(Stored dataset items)
##########

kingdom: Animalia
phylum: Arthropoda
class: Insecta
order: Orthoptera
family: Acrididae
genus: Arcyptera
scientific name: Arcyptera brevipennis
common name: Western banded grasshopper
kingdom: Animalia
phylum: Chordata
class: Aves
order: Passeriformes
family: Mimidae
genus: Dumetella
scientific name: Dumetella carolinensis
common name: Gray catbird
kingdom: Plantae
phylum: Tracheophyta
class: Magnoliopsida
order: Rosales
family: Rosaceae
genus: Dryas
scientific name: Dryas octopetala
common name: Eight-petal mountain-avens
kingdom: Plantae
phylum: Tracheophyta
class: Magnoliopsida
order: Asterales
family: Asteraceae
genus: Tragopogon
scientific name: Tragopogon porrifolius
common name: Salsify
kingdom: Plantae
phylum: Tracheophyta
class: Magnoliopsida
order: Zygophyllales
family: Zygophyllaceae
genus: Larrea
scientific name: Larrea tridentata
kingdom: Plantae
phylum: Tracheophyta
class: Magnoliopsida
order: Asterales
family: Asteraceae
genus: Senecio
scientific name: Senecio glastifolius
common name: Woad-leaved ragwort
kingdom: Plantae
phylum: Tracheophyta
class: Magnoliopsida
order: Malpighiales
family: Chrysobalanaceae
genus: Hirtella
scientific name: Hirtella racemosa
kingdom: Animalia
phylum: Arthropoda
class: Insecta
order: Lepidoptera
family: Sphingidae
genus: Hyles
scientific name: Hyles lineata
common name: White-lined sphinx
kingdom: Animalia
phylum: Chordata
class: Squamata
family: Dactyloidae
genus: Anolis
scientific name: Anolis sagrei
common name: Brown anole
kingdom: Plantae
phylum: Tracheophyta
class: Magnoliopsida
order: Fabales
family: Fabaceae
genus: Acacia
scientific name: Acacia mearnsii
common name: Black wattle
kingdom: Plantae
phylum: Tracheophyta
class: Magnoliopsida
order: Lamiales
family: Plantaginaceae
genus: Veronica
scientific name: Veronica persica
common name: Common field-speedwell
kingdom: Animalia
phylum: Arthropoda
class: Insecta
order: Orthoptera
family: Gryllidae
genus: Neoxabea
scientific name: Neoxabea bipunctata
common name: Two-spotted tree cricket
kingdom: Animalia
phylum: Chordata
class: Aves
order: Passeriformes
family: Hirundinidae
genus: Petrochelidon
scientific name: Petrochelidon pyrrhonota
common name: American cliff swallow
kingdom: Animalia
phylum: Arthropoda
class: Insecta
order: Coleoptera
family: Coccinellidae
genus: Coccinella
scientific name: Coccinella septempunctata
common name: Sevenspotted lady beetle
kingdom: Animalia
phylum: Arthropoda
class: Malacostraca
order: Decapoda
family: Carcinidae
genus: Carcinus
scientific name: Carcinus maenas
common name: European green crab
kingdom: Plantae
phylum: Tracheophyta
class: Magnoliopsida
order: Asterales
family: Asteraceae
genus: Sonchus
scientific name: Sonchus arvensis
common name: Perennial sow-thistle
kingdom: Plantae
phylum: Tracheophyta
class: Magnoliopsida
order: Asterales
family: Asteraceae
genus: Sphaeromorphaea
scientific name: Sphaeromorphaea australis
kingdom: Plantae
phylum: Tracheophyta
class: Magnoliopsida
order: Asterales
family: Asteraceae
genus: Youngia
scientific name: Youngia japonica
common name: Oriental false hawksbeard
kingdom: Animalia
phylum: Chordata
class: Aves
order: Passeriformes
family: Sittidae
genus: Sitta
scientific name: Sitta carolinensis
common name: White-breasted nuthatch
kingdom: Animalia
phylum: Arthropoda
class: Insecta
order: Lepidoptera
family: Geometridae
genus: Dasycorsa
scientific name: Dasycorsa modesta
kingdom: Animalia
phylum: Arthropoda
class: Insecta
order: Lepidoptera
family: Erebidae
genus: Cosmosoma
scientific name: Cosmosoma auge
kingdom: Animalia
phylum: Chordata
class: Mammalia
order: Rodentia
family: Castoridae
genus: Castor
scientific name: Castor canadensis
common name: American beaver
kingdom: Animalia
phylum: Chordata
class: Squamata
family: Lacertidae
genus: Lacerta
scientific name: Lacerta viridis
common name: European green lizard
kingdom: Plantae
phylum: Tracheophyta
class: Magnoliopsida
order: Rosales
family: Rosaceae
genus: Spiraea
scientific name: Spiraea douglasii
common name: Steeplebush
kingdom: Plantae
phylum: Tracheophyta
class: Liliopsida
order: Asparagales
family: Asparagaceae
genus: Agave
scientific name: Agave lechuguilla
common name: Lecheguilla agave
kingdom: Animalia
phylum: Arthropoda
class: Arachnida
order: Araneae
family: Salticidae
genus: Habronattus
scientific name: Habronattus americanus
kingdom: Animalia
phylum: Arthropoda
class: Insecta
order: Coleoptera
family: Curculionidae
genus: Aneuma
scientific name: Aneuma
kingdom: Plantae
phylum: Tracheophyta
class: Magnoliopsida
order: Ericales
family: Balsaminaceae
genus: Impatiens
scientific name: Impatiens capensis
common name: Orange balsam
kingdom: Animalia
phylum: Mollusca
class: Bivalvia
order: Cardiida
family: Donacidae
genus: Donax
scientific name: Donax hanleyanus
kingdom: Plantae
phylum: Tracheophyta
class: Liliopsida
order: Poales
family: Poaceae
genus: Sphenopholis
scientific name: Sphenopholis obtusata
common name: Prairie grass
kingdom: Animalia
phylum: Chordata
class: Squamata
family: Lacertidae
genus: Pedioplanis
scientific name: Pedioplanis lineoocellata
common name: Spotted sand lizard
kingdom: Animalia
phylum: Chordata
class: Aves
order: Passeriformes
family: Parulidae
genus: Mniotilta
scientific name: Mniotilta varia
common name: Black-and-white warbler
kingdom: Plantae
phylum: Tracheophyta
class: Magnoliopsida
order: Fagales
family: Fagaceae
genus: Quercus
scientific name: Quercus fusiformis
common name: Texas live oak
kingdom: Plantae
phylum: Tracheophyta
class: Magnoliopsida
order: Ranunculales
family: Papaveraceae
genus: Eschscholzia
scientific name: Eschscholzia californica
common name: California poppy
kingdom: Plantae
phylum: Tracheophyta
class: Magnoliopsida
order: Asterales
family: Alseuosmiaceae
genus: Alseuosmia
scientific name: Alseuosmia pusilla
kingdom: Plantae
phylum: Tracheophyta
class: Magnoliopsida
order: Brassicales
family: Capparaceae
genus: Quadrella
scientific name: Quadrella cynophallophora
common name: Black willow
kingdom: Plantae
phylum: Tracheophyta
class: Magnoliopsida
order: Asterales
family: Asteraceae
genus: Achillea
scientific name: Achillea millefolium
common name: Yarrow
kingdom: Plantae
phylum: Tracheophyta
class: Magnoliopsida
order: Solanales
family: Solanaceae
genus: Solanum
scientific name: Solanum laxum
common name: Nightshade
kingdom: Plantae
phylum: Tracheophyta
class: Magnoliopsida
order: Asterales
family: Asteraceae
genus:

##########

* Stated problem *
Repeat every line of the items above word for word, from the first line to the last.

* Completed exercise *
kingdom: Animalia
phylum: Arthropoda
class: Insecta
order: Orthoptera
family: Acrididae
genus: Arcyptera
scientific name: Arcyptera brevipennis
common name: Western banded grasshopper
kingdom: Animalia
phylum: Chordata
class: Aves
order: Passeriformes
family: Mimidae
genus: Dumetella
scientific name: Dumetella carolinensis
common name: Gray catbird
kingdom: Plantae
phylum: Tracheophyta
class: Magnoliopsida
order: Rosales
family: Rosaceae
genus: Dryas
scientific name: Dryas octopetala
common name: Eight-petal mountain-avens
kingdom: Plantae
phylum: Tracheophyta
class: Magnoliopsida
order: Asterales
family: Asteraceae
genus: Tragopogon
scientific name: Tragopogon porrifolius
common name: Salsify
kingdom: Plantae
phylum: Tracheophyta
class: Magnoliopsida
order: Zygophyllales
family: Zygophyllaceae
genus: Larrea
scientific name: Larrea tridentata
kingdom: Plantae
phylum: Tracheophyta
class: Magnoliopsida
order: Asterales
family: Asteraceae
genus: Senecio
scientific name: Senecio glastifolius
common name: Woad-leaved ragwort
kingdom: Plantae
phylum: Tracheophyta
class: Magnoliopsida
order: Malpighiales
family: Chrysobalanaceae
genus: Hirtella
scientific name: Hirtella racemosa
kingdom: Animalia
phylum: Arthropoda
class: Insecta
order: Lepidoptera
family: Sphingidae
genus: Hyles
scientific name: Hyles lineata
common name: White-lined sphinx
kingdom: Animalia
phylum: Chordata
class: Squamata
family: Dactyloidae
genus: Anolis
scientific name: Anolis sagrei
common name: Brown anole
kingdom: Plantae
phylum: Tracheophyta
class: Magnoliopsida
order: Fabales
family: Fabaceae
genus: Acacia
scientific name: Acacia mearnsii
common name: Black wattle
kingdom: Plantae
phylum: Tracheophyta
class: Magnoliopsida
order: Lamiales
family: Plantaginaceae
genus: Veronica
scientific name: Veronica persica
common name: Common field-speedwell
kingdom: Animalia
phylum: Arthropoda
class: Insecta
order: Orthoptera
family: Gryllidae
genus: Neoxabea
scientific name: Neoxabea bipunctata
common name: Two-spotted tree cricket
kingdom: Animalia
phylum: Chordata
class: Aves
order: Passeriformes
family: Hirundinidae
genus: Petrochelidon
scientific name: Petrochelidon pyrrhonota
common name: American cliff swallow
kingdom: Animalia
phylum: Arthropoda
class: Insecta
order: Coleoptera
family: Coccinellidae
genus: Coccinella
scientific name: Coccinella septempunctata
common name: Sevenspotted lady beetle
kingdom: Animalia
phylum: Arthropoda
class: Malacostraca
order: Decapoda
family: Carcinidae
genus: Carcinus
scientific name: Carcinus maenas
common name: European green crab
kingdom: Plantae
phylum: Tracheophyta
class: Magnoliopsida
order: Asterales
family: Asteraceae
genus: Sonchus
scientific name: Sonchus arvensis
common name: Perennial sow-thistle
kingdom: Plantae
phylum: Tracheophyta
class: Magnoliopsida
order: Asterales
family: Asteraceae
genus: Sphaeromorphaea
scientific name: Sphaeromorphaea australis
kingdom: Plantae
phylum: Tracheophyta
class: Magnoliopsida
order: Asterales
family: Asteraceae
genus: Youngia
scientific name: Youngia japonica
common name: Oriental false hawksbeard
kingdom: Animalia
phylum: Chordata
class: Aves
order: Passeriformes
family: Sittidae
genus: Sitta
scientific name: Sitta carolinensis
common name: White-breasted nuthatch
kingdom: Animalia
phylum: Arthropoda
class: Insecta
order: Lepidoptera
family: Geometridae
genus: Dasycorsa
scientific name: Dasycorsa modesta
kingdom: Animalia
phylum: Arthropoda
class: Insecta
order: Lepidoptera
family: Erebidae
genus: Cosmosoma
scientific name: Cosmosoma auge
kingdom: Animalia
phylum: Chordata
class: Mammalia
order: Rodentia
family: Castoridae
genus: Castor
scientific name: Castor canadensis
common name: American beaver
kingdom: Animalia
phylum: Chordata
class: Squamata
family: Lacertidae
genus: Lacerta
scientific name: Lacerta viridis
common name: European green lizard
kingdom: Plantae
phylum: Tracheophyta
class: Magnoliopsida
order: Rosales
family: Rosaceae
genus: Spiraea
scientific name: Spiraea douglasii
common name: Steeplebush
kingdom: Plantae
phylum: Tracheophyta
class: Liliopsida
order: Asparagales
family: Asparagaceae
genus: Agave
scientific name: Agave lechuguilla
common name: Lecheguilla agave
kingdom: Animalia
phylum: Arthropoda
class: Arachnida
order: Araneae
family: Salticidae
genus: Habronattus
scientific name: Habronattus americanus
kingdom: Animalia
phylum: Arthropoda
class: Insecta
order: Coleoptera
family: Curculionidae
genus: Aneuma
scientific name: Aneuma
kingdom: Plantae
phylum: Tracheophyta
class: Magnoliopsida
order: Ericales
family: Balsaminaceae
genus: Impatiens
scientific name: Impatiens capensis
common name: Orange balsam
kingdom: Animalia
phylum: Mollusca
class: Bivalvia
order: Cardiida
family: Donacidae
genus: Donax
scientific name: Donax hanleyanus
kingdom: Plantae
phylum: Tracheophyta
class: Liliopsida
order: Poales
family: Poaceae
genus: Sphenopholis
scientific name: Sphenopholis obtusata
common name: Prairie grass
kingdom: Animalia
phylum: Chordata
class: Squamata
family: Lacertidae
genus: Pedioplanis
scientific name: Pedioplanis lineoocellata
common name: Spotted sand lizard
kingdom: Animalia
phylum: Chordata
class: Aves
order: Passeriformes
family: Parulidae
genus: Mniotilta
scientific name: Mniotilta varia
common name: Black-and-white warbler
kingdom: Plantae
phylum: Tracheophyta
class: Magnoliopsida
order: Fagales
family: Fagaceae
genus: Quercus
scientific name: Quercus fusiformis
common name: Texas live oak
kingdom: Plantae
phylum: Tracheophyta
class: Magnoliopsida
order: Ranunculales
family: Papaveraceae
genus: Eschscholzia
scientific name: Eschscholzia californica
common name: California poppy
kingdom: Plantae
phylum: Tracheophyta
class: Magnoliopsida
order: Asterales
family: Alseuosmiaceae
genus: Alseuosmia
scientific name: Alseuosmia pusilla
kingdom: Plantae
phylum: Tracheophyta
class: Magnoliopsida
order: Brassicales
family: Capparaceae
genus: Quadrella
scientific name: Quadrella cynophallophora
common name: Black willow
kingdom: Plantae
phylum: Tracheophyta
class: Magnoliopsida
order: Asterales
family: Asteraceae
genus: Achillea
scientific name: Achillea millefolium
common name: Yarrow
kingdom: Plantae
phylum: Tracheophyta
class: Magnoliopsida
order: Solanales
family: Solanaceae
genus: Solanum
scientific name: Solanum laxum
common name: Nightshade
kingdom: Plantae
phylum: Tracheophyta
class: Magnoliopsida
order: Asterales
family: Asteraceae
genus:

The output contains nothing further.